● **Your objective**
In the entries below, find the line with "right shoulder: (578, 1010)" and the line with "left hip: (375, 1035)"; copy them and every line between them exactly, but not the pictures.

● **Records to use**
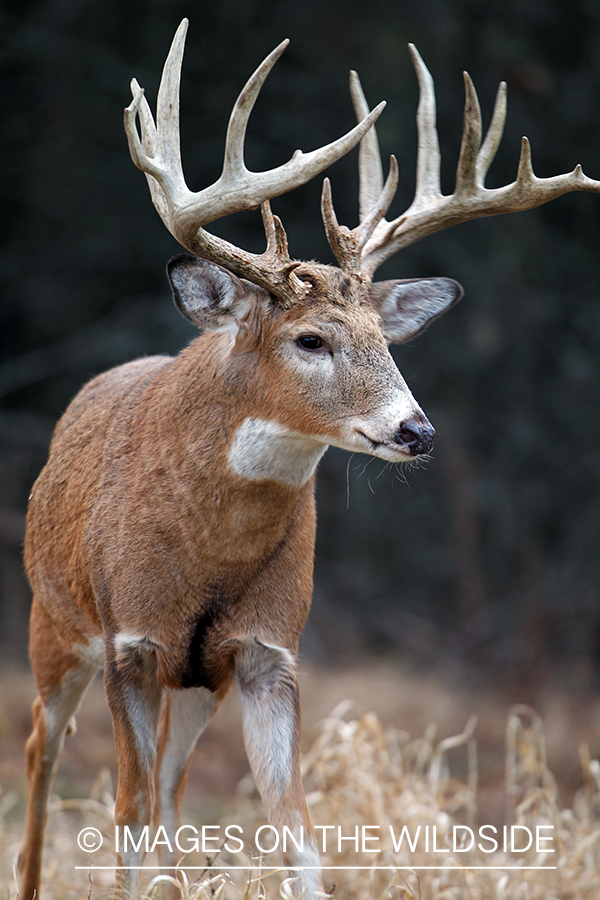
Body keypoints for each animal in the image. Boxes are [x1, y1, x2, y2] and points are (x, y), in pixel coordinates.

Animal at [18, 19, 600, 900]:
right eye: (310, 340)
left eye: (385, 339)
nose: (415, 431)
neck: (206, 554)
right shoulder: (131, 646)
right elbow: (124, 819)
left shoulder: (267, 652)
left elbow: (294, 831)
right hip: (52, 625)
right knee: (44, 755)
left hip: (198, 682)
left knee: (174, 790)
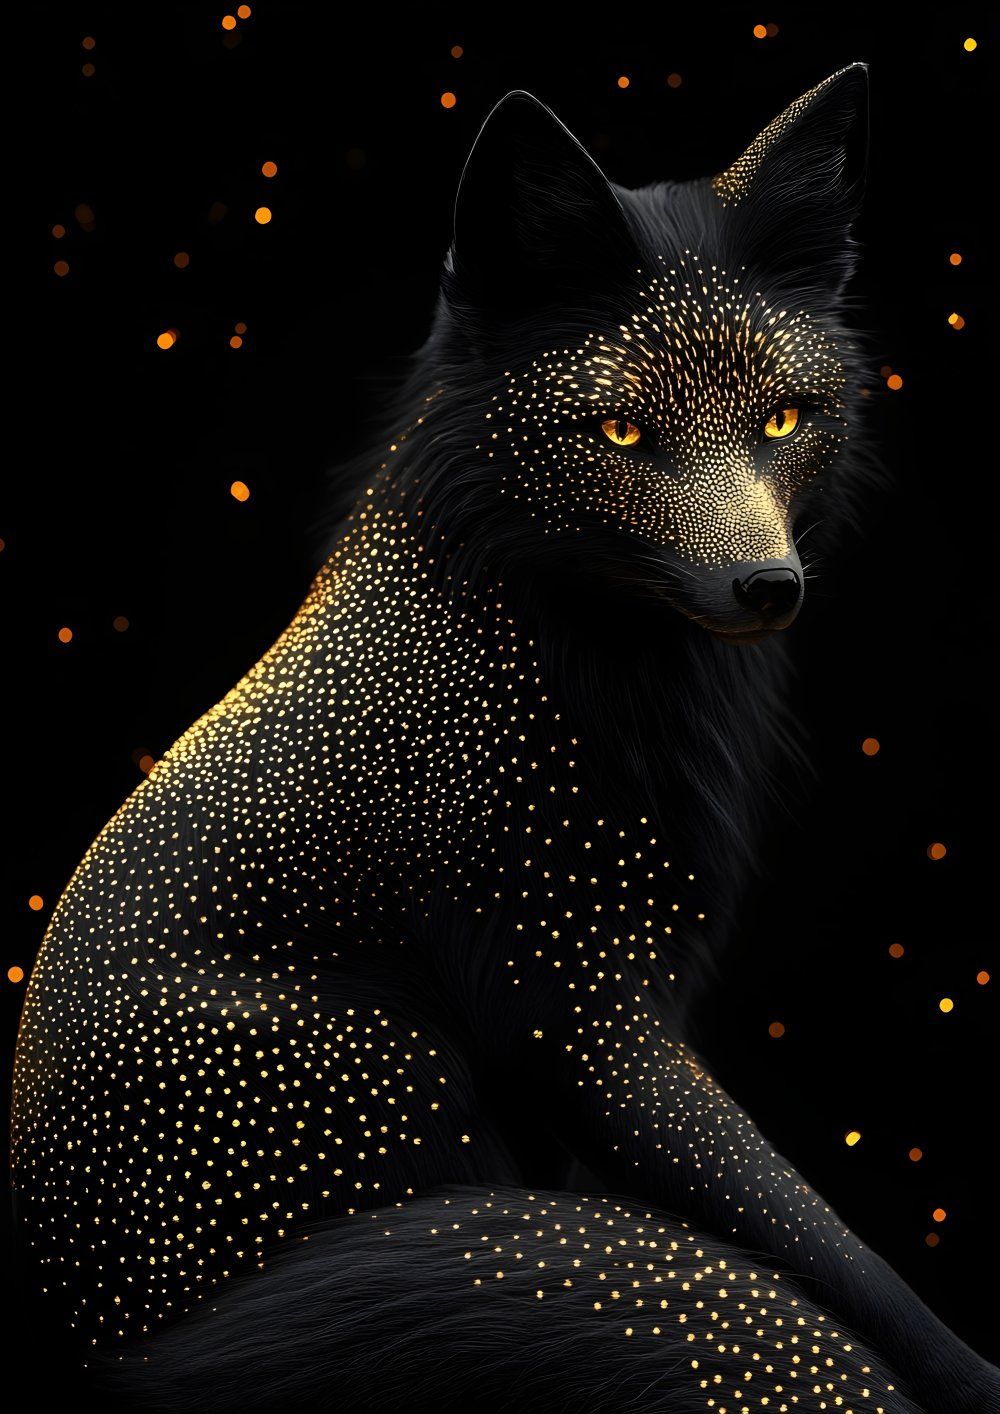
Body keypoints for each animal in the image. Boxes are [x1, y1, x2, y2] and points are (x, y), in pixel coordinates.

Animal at [12, 65, 999, 1412]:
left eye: (785, 419)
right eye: (622, 434)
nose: (767, 587)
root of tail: (98, 1340)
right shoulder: (578, 1010)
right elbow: (827, 1249)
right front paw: (968, 1376)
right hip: (401, 1076)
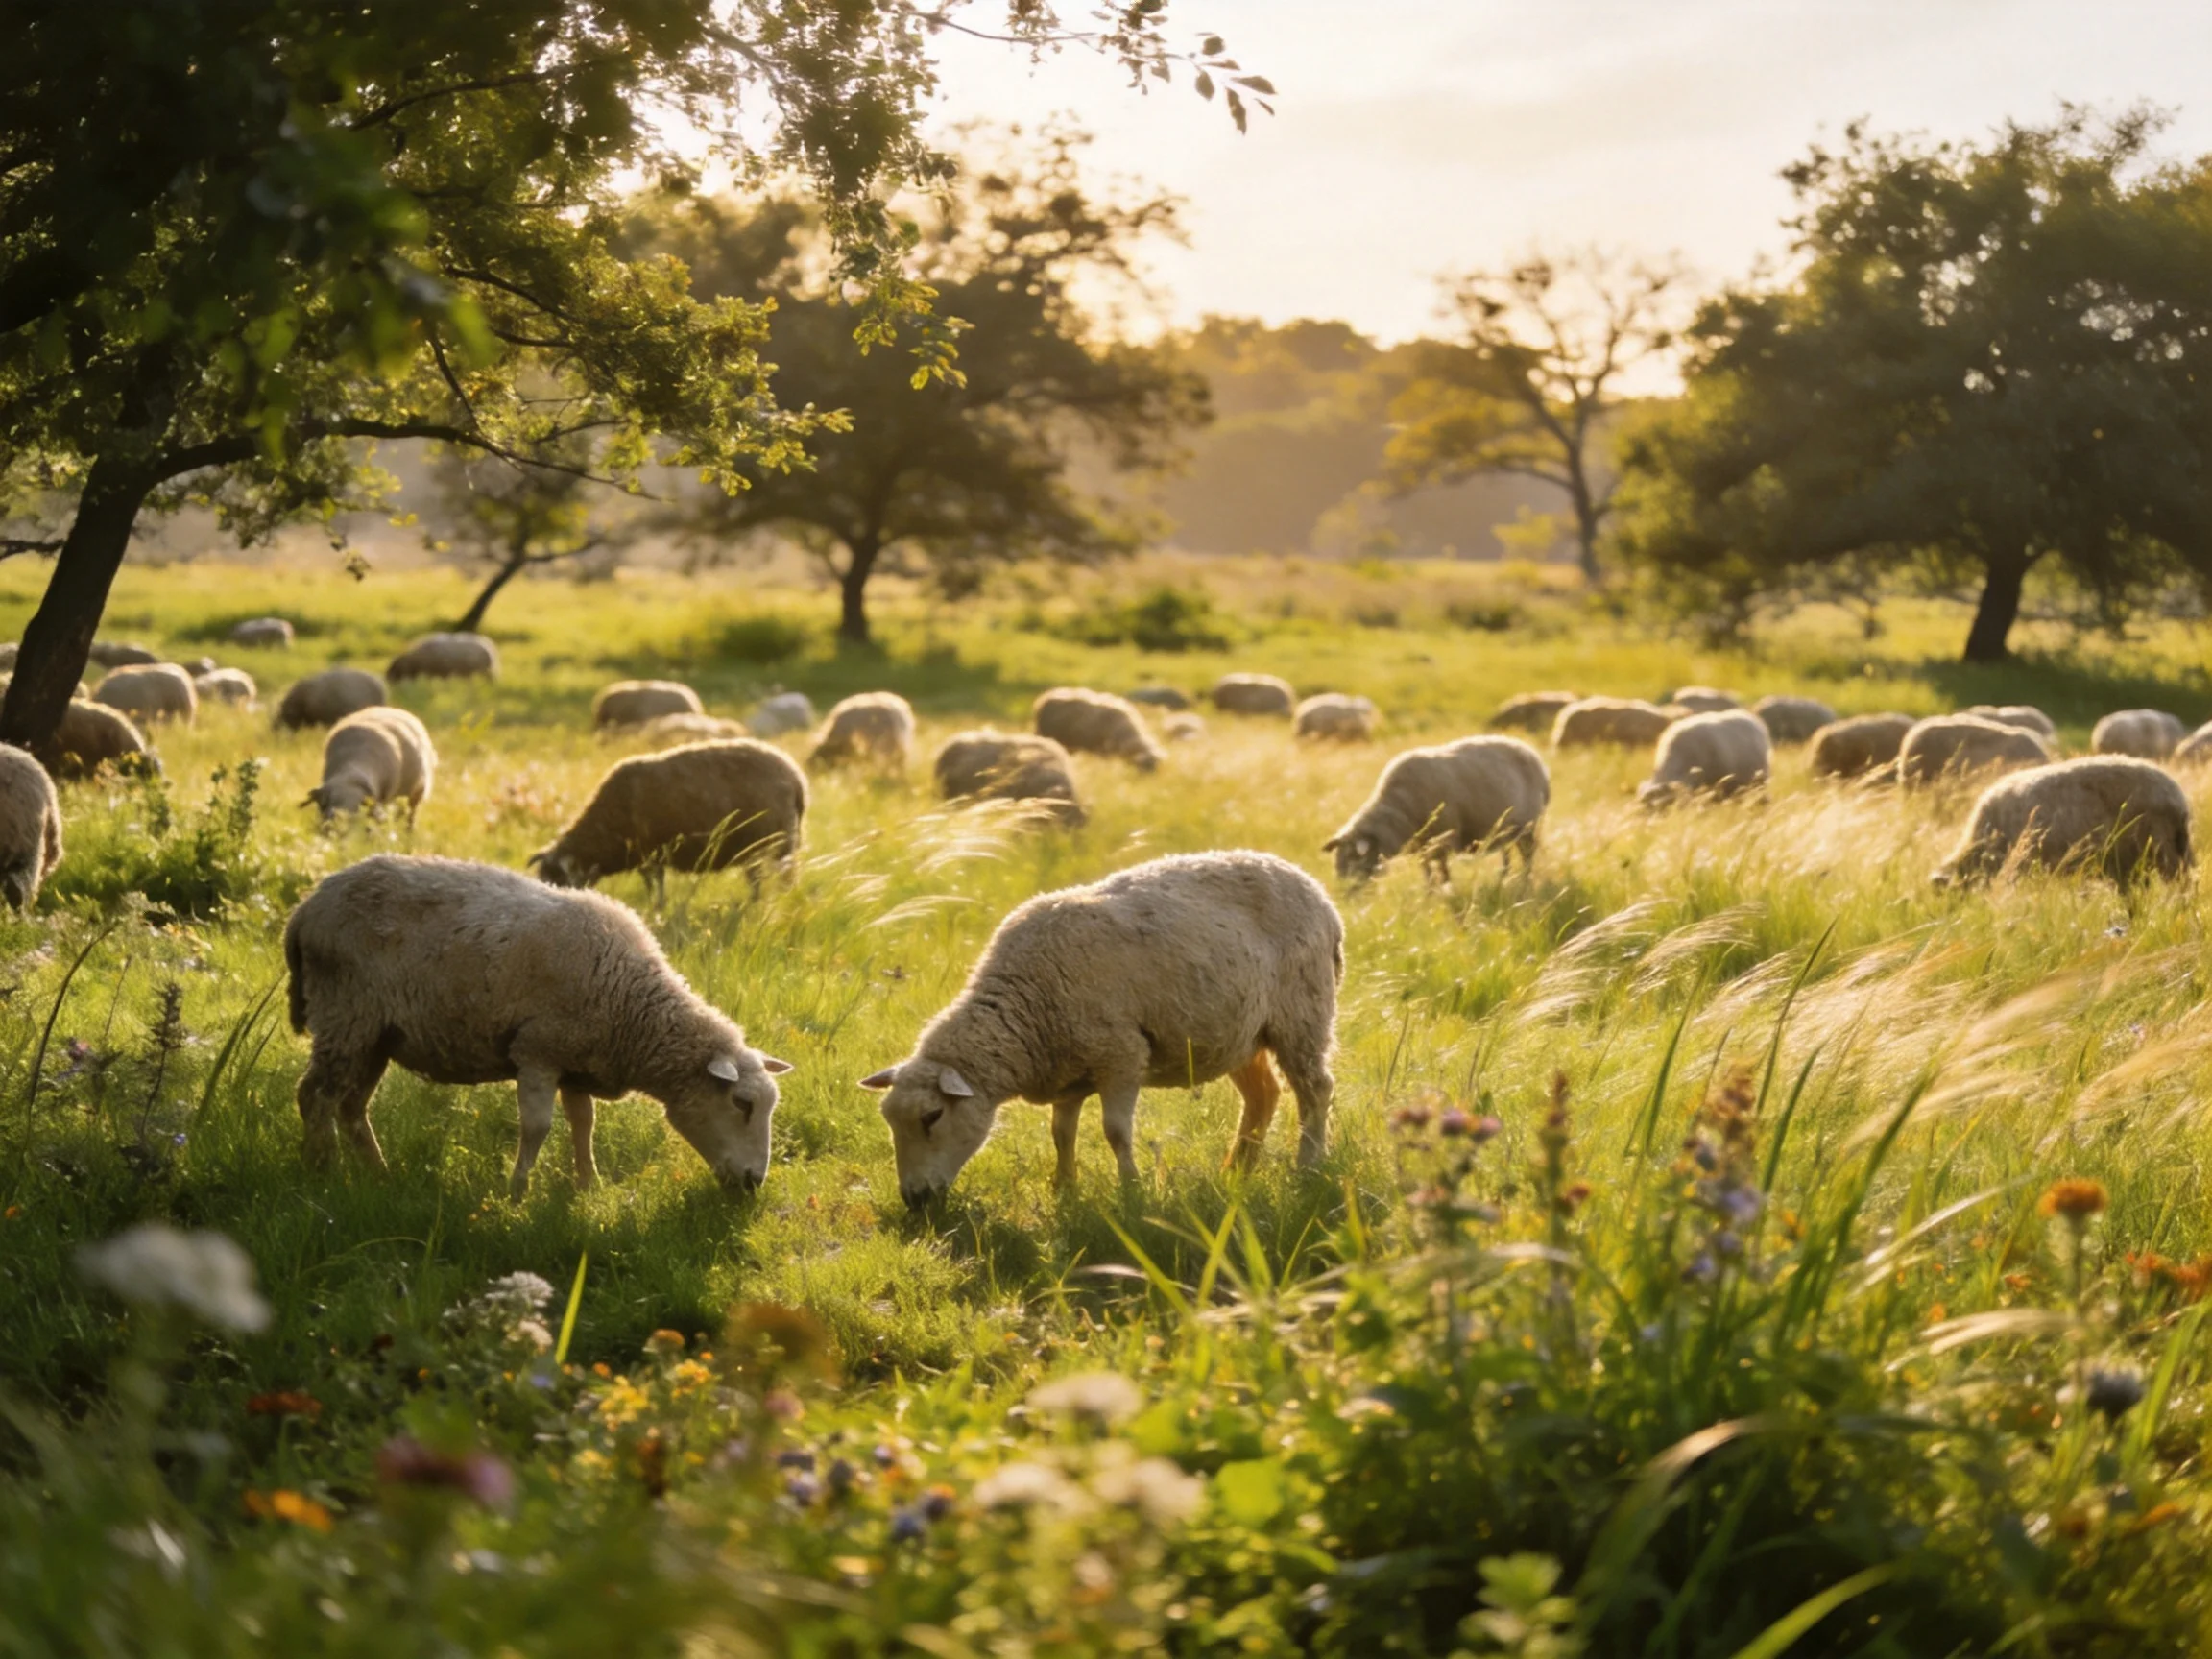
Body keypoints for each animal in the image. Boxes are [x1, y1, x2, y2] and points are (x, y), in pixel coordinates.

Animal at [284, 855, 792, 1197]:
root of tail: (308, 906)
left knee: (351, 1106)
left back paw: (378, 1173)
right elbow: (538, 1127)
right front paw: (518, 1192)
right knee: (315, 1096)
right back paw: (320, 1170)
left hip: (375, 1035)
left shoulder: (577, 1062)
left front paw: (588, 1184)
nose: (755, 1182)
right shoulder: (537, 1052)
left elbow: (584, 1124)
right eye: (742, 1103)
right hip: (345, 1016)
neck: (630, 1006)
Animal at [307, 707, 436, 821]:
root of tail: (392, 709)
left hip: (418, 789)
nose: (338, 818)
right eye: (331, 802)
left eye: (358, 806)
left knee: (411, 813)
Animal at [531, 739, 807, 894]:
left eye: (558, 879)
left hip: (772, 846)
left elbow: (657, 891)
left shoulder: (651, 856)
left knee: (780, 880)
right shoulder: (649, 858)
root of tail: (796, 778)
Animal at [859, 851, 1341, 1206]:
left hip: (1302, 1014)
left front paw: (1131, 1192)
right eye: (889, 1120)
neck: (1027, 1007)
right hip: (1236, 1034)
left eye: (932, 1116)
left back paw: (1309, 1166)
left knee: (1316, 1089)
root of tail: (1314, 889)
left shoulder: (1122, 1056)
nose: (914, 1200)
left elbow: (1115, 1132)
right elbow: (1061, 1133)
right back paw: (1236, 1171)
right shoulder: (1068, 1071)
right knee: (1264, 1095)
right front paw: (1065, 1190)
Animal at [1325, 735, 1549, 881]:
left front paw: (1446, 891)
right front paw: (1430, 895)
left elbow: (1442, 871)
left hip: (1528, 827)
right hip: (1505, 830)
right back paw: (1504, 877)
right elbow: (1427, 873)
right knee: (1507, 855)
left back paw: (1524, 882)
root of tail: (1534, 757)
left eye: (1353, 859)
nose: (1345, 897)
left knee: (1528, 858)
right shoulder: (1423, 845)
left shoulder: (1443, 840)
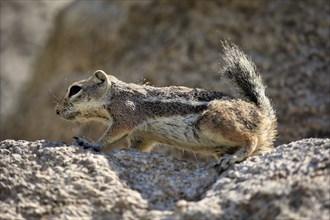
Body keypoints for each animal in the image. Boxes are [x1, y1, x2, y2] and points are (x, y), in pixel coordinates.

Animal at [56, 43, 276, 173]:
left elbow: (110, 135)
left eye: (74, 89)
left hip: (213, 121)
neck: (115, 94)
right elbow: (137, 148)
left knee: (250, 139)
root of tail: (263, 114)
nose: (57, 111)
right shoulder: (141, 136)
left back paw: (233, 159)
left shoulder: (126, 114)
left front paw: (90, 143)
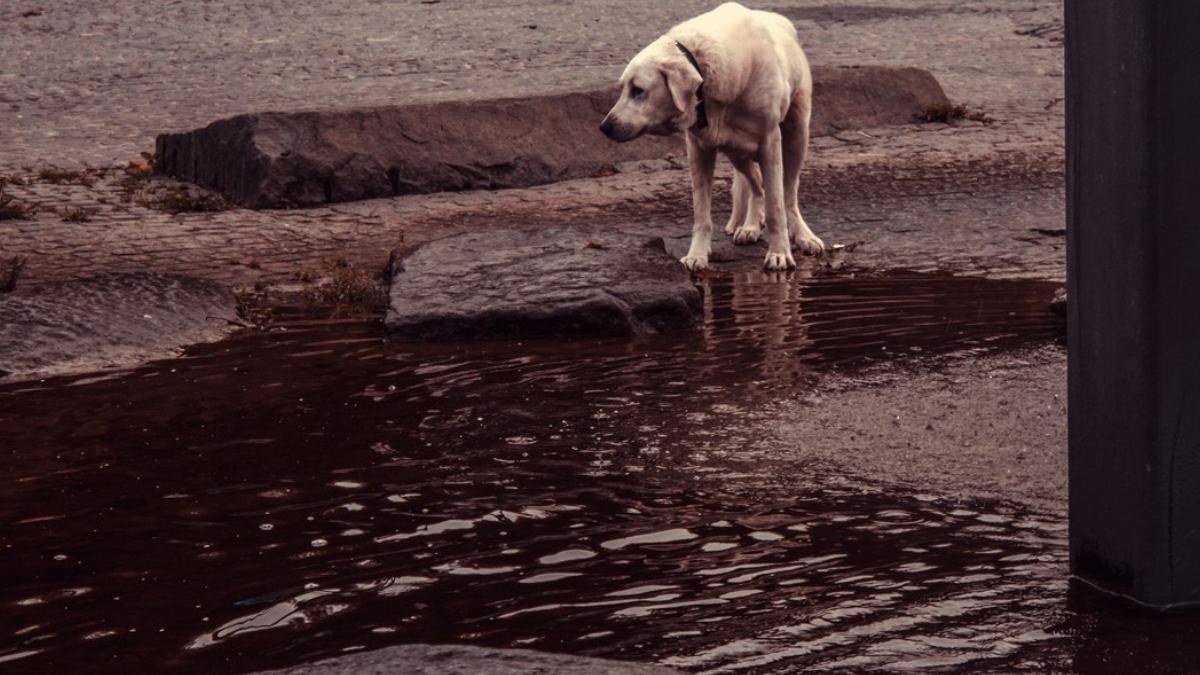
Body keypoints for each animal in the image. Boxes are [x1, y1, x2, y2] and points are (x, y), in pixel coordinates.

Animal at [600, 3, 825, 270]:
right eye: (624, 89)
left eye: (637, 90)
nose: (604, 127)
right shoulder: (699, 148)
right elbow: (701, 213)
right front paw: (697, 255)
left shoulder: (770, 141)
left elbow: (776, 207)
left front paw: (779, 252)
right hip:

● **Written answer**
right shoulder: (578, 1010)
right elbow: (827, 1249)
right front paw: (968, 1376)
right hip: (401, 1076)
Body keypoints for each animal in the image. Boxes are [x1, y1, x2, y2] and points are (x, y), in pixel coordinates.

Animal at [284, 855, 792, 1197]:
root of tail: (308, 906)
left knee: (351, 1106)
left back paw: (378, 1173)
right elbow: (538, 1127)
right front paw: (518, 1192)
right knee: (315, 1096)
right back paw: (320, 1170)
left hip: (375, 1035)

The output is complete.